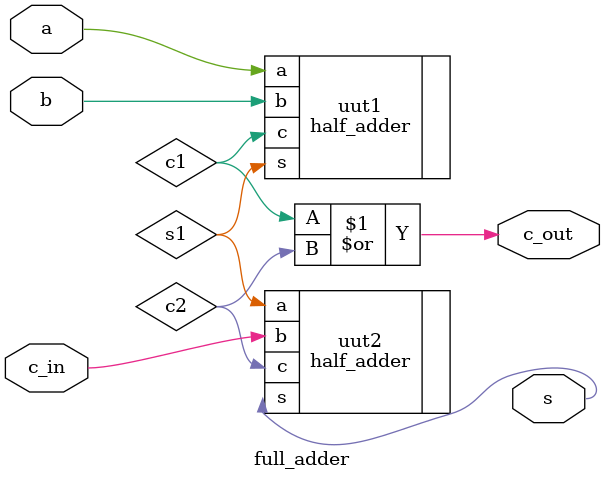
<source format=v>
`timescale 1ns / 1ps
module full_adder(
    input a,
    input b,
    input c_in,
    output s,
    output c_out
    );
wire s1;
	wire c1;
	wire c2;
half_adder uut1 (
		.a(a), 
		.b(b), 
		.s(s1), 
		.c(c1)
	);
half_adder uut2 (
		.a(s1), 
		.b(c_in), 
		.s(s), 
		.c(c2)
	);
 assign c_out = c1 | c2;

endmodule

</source>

** TASK PROMPT **
If an entry holds an image, omit that image and print the remainder exactly as it stands.

** SOLVED PROBLEM **
<source format=v>
`timescale 1ns / 1ps
module full_adder(
    input a,
    input b,
    input c_in,
    output s,
    output c_out
    );
wire s1;
	wire c1;
	wire c2;
half_adder uut1 (
		.a(a), 
		.b(b), 
		.s(s1), 
		.c(c1)
	);
half_adder uut2 (
		.a(s1), 
		.b(c_in), 
		.s(s), 
		.c(c2)
	);
 assign c_out = c1 | c2;

endmodule

</source>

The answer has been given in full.